Trump began the frenzy this summer when he successfully persuaded the state of Texas to hold a special session to redraw its congressional maps ahead of the 2026 midterms. While states are required to redraw their legislative maps after each census every 10 years, there is no legal barrier to redrawing them more frequently. Trump hopes to gain as many as five additional GOP-favored seats from the Lone Star State.
Illinois Governor JB Pritzker, whose state faces fewer impediments to gerrymandering than most others, hosted a group of Texas Democratic lawmakers last week in what some took as a signal that Illinois would retaliate if Republicans go forward with their plans. New York Governor Kathy Hochul also took her first steps toward support for retaliatory redistricting in public remarks last week.
Even some Republican-led states beyond Texas are now considering further steps. Florida Governor Ron DeSantis said last week that his state’s legislature could take a second look at its congressional maps, claiming that Florida got a “raw deal” from the reapportionment of seats after the 2020 census. Missouri’s state lawmakers are also reportedly receiving direct pressure from Trump to eliminate the state’s fifth congressional district, a Democratic stronghold in the eastern half of Kansas City that last elected a Republican in 1946.
Legal conservatives have increasingly treated remedies to racial gerrymandering as indistinguishable from racial gerrymandering itself, so it is unsurprising that the department made this recommendation to Texas. The Supreme Court announced in June that it would rehear a racial gerrymandering case in the upcoming term that begins in October, likely for that same reason. Rehearing the case will give the justices an opportunity to squarely decide whether a key provision in the Voting Rights Act can be used by federal courts to remedy racial gerrymandering claims.
To blunt that effect, Trump reportedly pressured Texas’s congressional delegation and the state’s GOP leaders over the last few weeks to support a mid-decade redistricting push to reduce the number of Democratic seats in the state. The state’s voters sent 25 Republicans and 13 Democrats to Congress in its House delegation in 2024. Texas Governor Greg Abbott eventually agreed to call a special session to redraw the maps.

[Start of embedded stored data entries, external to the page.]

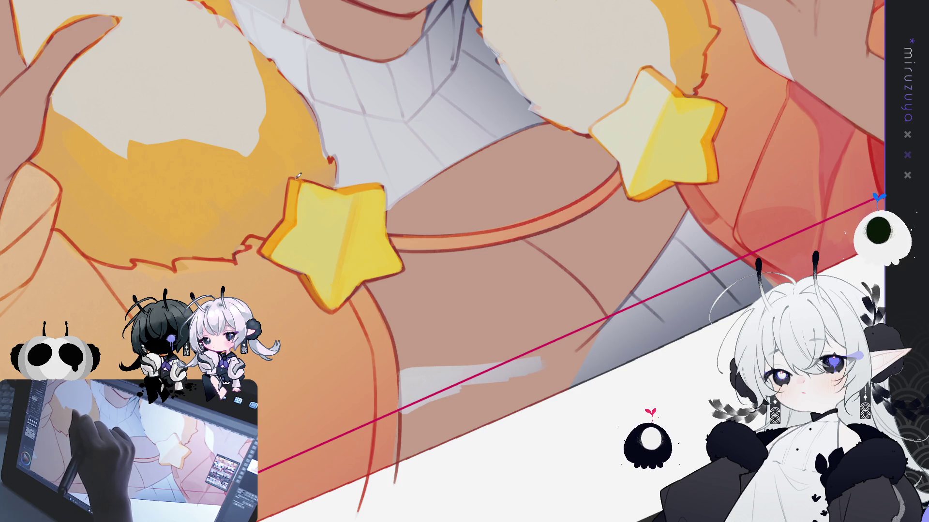
pyautogui.moveTo(331, 168)
pyautogui.mouseDown()
pyautogui.moveTo(382, 203)
pyautogui.moveTo(366, 198)
pyautogui.mouseUp()
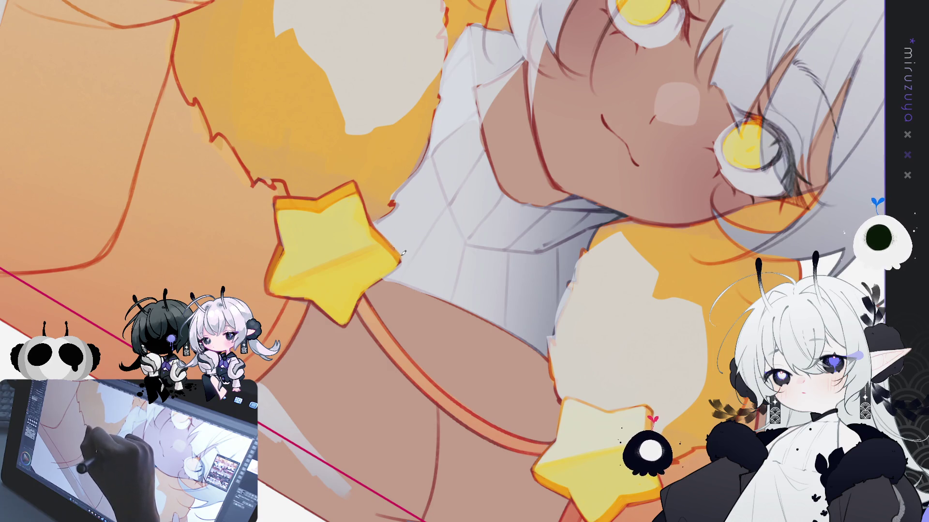
pyautogui.moveTo(337, 320)
pyautogui.mouseDown()
pyautogui.moveTo(424, 298)
pyautogui.moveTo(437, 219)
pyautogui.mouseUp()
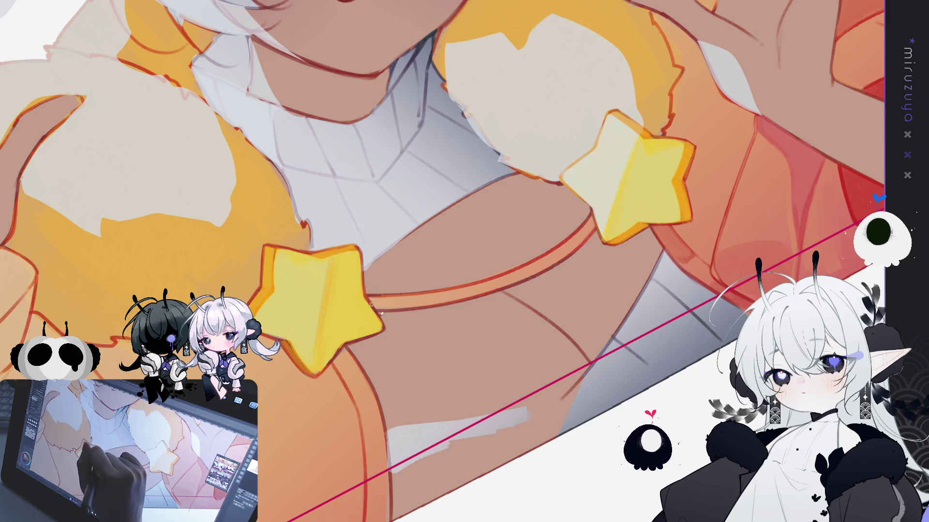
pyautogui.moveTo(387, 327); pyautogui.dragTo(338, 210)
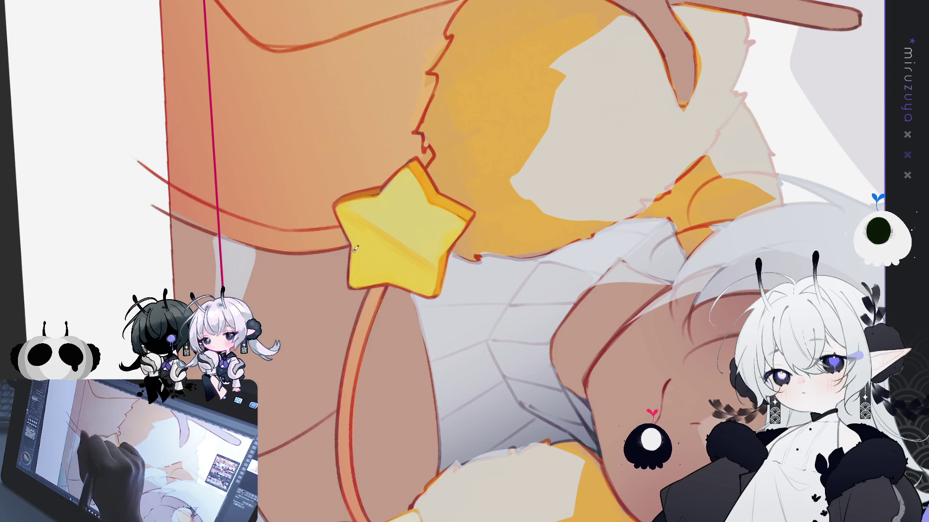
pyautogui.scroll(-3, 449, 160)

Because Republican-led states tend to be less populous, there are few options for gerrymandering-driven gains at this point. The GOP holds a majority of seats in 30 of the states’ House delegations. Twelve of those states, including four with a single congressional district, did not elect a single Democratic representative to the House last year. Only Texas and four other states—Florida, Georgia, North Carolina, and Ohio—also have four or more Democratic seats in their House delegation.

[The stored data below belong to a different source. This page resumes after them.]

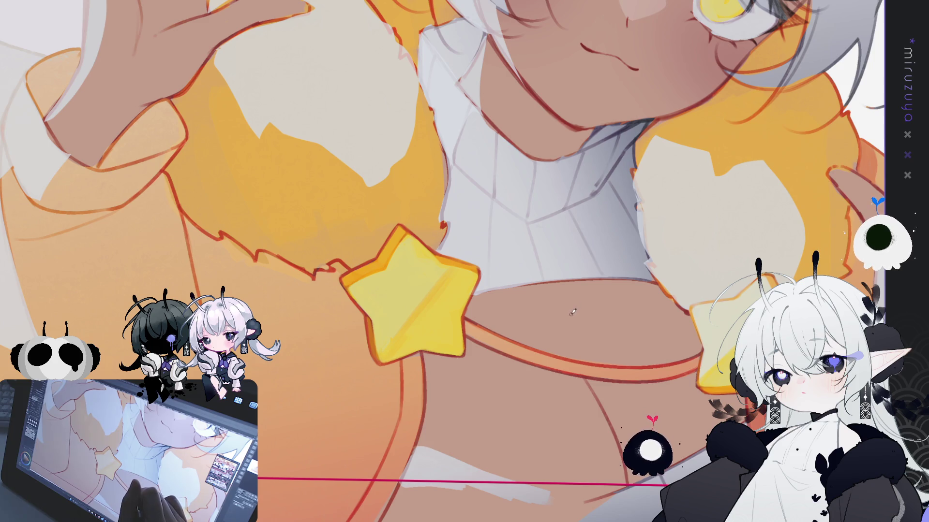
# Step: Paint three dark shadow strokes along the yellow star button's left and lower-left edge
pyautogui.press('minus')
pyautogui.press('minus')
pyautogui.press('minus')
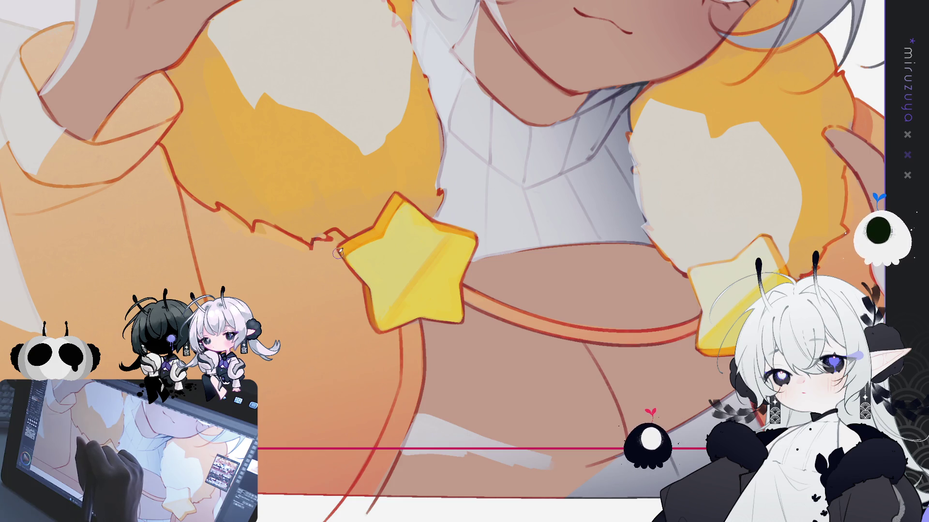
pyautogui.moveTo(334, 256)
pyautogui.mouseDown()
pyautogui.moveTo(358, 287)
pyautogui.moveTo(371, 344)
pyautogui.moveTo(416, 327)
pyautogui.moveTo(371, 334)
pyautogui.mouseUp()
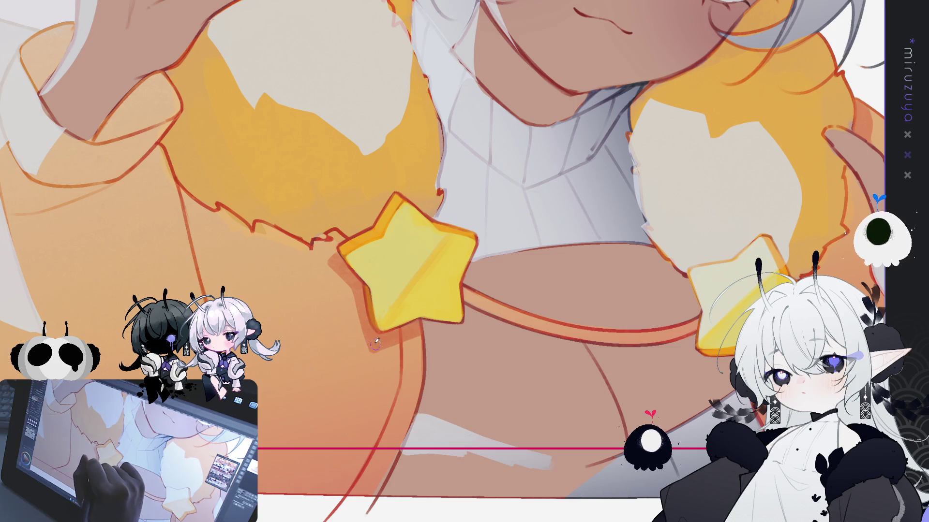
pyautogui.moveTo(364, 320)
pyautogui.mouseDown()
pyautogui.moveTo(352, 289)
pyautogui.moveTo(321, 267)
pyautogui.moveTo(331, 260)
pyautogui.mouseUp()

Gerrymandering typically works by “packing” and “cracking” one party’s voters into different districts. Congressional districts are constitutionally required to be as equal in population as possible to one another. In a 10-district state where the electorate is 60 percent Republican and 40 percent Democratic, for example, lawmakers might try to pack as many of the Democrats into one or two districts as possible. Any Democrats that can’t fit in them would be distributed among the other districts so they can’t form a majority anywhere else. A 60–40 split in overall votes then becomes an 8–2 split in representation.
Democrats cannot simply hope that the Republicans will gerrymander themselves out of power, of course. As I’ve noted before, the GOP already effectively gerrymandered itself into power at the national level over the past decade, and Republican-led states now face far fewer legal constraints than Democratic-led ones when redrawing their legislative maps, thanks to blue-state reforms over the years. It is understandable that Democrats are reluctant to abandon their stated opposition to gerrymandering after decades of hoping to find a state-by-state solution to the problem. Trump’s ham-fisted efforts to eliminate any electoral opposition to himself next year should overcome whatever remaining hesitation they might have.